LISTED RECORDS:

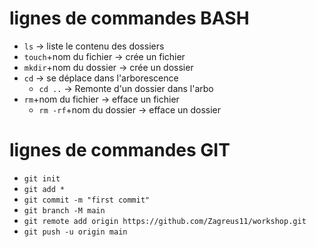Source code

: # lignes de commandes BASH
- `ls` -> liste le contenu des dossiers
- `touch`+nom du fichier -> crée un fichier
- `mkdir`+nom du dossier -> crée un dossier
- `cd` -> se déplace dans l'arborescence
	- `cd ..` -> Remonte d'un dossier dans l'arbo
- `rm`+nom du fichier -> efface un fichier
	- `rm -rf`+nom du dossier -> efface un dossier
# lignes de commandes GIT
- `git init`
- `git add *`
- `git commit -m "first commit"`
- `git branch -M main`
- `git remote add origin https://github.com/Zagreus11/workshop.git`
- `git push -u origin main`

TASK STATEMENT: Your task is to return each line of the data above that contains the string "main".

OUTPUT FOR THIS EXERCISE:
- `git branch -M main`
- `git push -u origin main`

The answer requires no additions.